DeepEP icon indicating copy to clipboard operation
DeepEP copied to clipboard

question about the modification of "pybind11::gil_scoped_release release"

Open leehongming opened this issue 8 months ago • 2 comments

Hi, A few days ago, the modification of "pybind11::gil_scoped_release release;" is added to Buffer::internode_dispatch, and you guys give some comments on it. In my understanding, the modification is supposed to optimize the performance of the inference system as the other threads such as kv cache is only stucked for a moment, not forever. Is there such a possibility that without the modification of gil release, a dispatch timeout is going to happen because of deadlock? Have you ever encountered this kind of problem?

leehongming avatar May 13 '25 07:05 leehongming

Is there such a possibility that without the modification of gil release, a dispatch timeout is going to happen because of deadlock?

[Images with localized body landmarks]

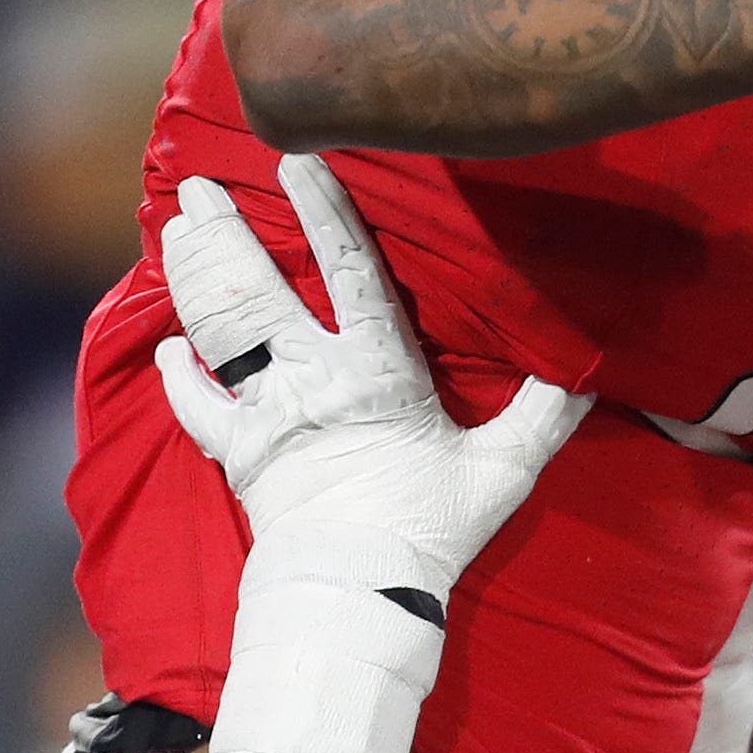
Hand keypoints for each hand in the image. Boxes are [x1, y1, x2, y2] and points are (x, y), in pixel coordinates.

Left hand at [154, 155, 585, 599]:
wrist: (357, 592)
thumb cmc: (431, 527)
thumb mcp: (503, 470)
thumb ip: (542, 414)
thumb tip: (585, 370)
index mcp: (377, 370)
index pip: (350, 272)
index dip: (325, 212)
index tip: (299, 160)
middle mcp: (312, 379)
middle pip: (259, 290)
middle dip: (228, 232)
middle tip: (198, 186)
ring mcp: (265, 415)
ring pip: (220, 329)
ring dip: (196, 275)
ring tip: (179, 228)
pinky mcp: (235, 455)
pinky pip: (197, 408)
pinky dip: (180, 373)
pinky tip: (168, 342)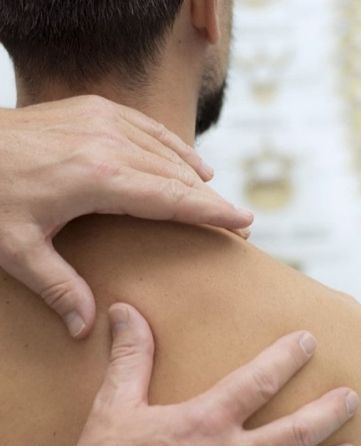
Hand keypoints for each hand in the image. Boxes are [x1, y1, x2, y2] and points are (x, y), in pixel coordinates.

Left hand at [0, 96, 253, 338]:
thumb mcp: (15, 248)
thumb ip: (57, 286)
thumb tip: (84, 328)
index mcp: (99, 177)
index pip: (173, 197)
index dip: (212, 212)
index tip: (244, 222)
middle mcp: (110, 143)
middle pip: (178, 176)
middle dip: (211, 200)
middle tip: (240, 223)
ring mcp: (103, 121)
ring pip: (167, 152)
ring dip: (197, 177)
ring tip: (218, 199)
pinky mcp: (94, 110)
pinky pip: (149, 128)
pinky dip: (175, 146)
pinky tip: (191, 160)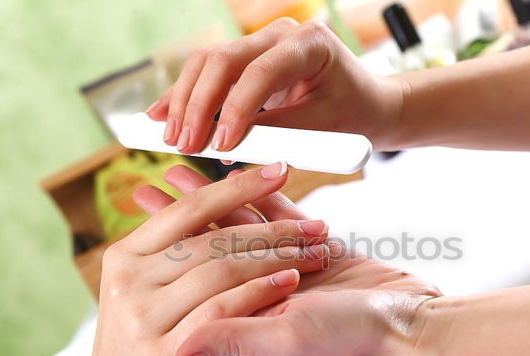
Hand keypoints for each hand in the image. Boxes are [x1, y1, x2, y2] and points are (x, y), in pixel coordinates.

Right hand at [68, 163, 329, 355]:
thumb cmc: (141, 350)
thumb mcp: (148, 295)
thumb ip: (175, 257)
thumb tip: (216, 210)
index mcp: (127, 256)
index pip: (190, 209)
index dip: (238, 186)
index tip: (280, 169)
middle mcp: (130, 278)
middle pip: (212, 237)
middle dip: (272, 229)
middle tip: (315, 226)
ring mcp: (143, 315)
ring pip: (220, 268)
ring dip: (275, 257)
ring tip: (312, 252)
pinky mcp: (163, 352)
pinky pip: (220, 309)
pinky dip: (258, 291)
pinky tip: (288, 280)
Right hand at [145, 18, 403, 152]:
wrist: (367, 103)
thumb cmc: (353, 115)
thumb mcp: (322, 128)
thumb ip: (278, 132)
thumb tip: (226, 145)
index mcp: (310, 44)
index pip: (261, 73)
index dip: (235, 110)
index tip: (218, 146)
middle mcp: (282, 34)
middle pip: (223, 60)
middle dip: (198, 105)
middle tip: (182, 144)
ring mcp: (263, 41)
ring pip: (208, 62)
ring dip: (184, 100)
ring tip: (169, 136)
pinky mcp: (249, 57)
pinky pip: (210, 71)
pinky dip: (186, 94)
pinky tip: (161, 115)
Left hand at [146, 167, 440, 355]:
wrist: (412, 321)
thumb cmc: (355, 335)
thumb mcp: (289, 338)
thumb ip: (234, 337)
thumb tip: (175, 350)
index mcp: (249, 312)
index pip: (196, 276)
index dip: (165, 251)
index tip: (132, 231)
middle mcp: (263, 289)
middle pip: (210, 246)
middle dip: (178, 218)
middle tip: (144, 188)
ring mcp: (289, 267)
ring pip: (241, 226)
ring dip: (210, 198)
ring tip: (177, 171)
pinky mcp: (317, 248)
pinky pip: (282, 215)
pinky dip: (260, 194)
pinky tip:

• [ACTIVITY 1] Reproduce word for word the passage of the DeepEP issue thread that begins with the words containing "DeepEP icon indicating" and ends with "kind of problem?".
• [ACTIVITY 2] Carry the DeepEP issue thread forward from its last line.

• [EXERCISE RESULT 1]
DeepEP icon indicating copy to clipboard operation
DeepEP copied to clipboard

question about the modification of "pybind11::gil_scoped_release release"

Open leehongming opened this issue 8 months ago • 2 comments

Hi, A few days ago, the modification of "pybind11::gil_scoped_release release;" is added to Buffer::internode_dispatch, and you guys give some comments on it. In my understanding, the modification is supposed to optimize the performance of the inference system as the other threads such as kv cache is only stucked for a moment, not forever. Is there such a possibility that without the modification of gil release, a dispatch timeout is going to happen because of deadlock? Have you ever encountered this kind of problem?

• [EXERCISE RESULT 2]
With GIL consideration, timeout only occurs with some ranks launched comm kernels, while some ranks not. I guess it really depends on how you implement your framework. I can not tell an exact answer about this.

Have you ever encountered this kind of problem?

No, internally at DeepSeek.

This PR is introduced by the SGLang team, @fzyzcjy do you have something to comment?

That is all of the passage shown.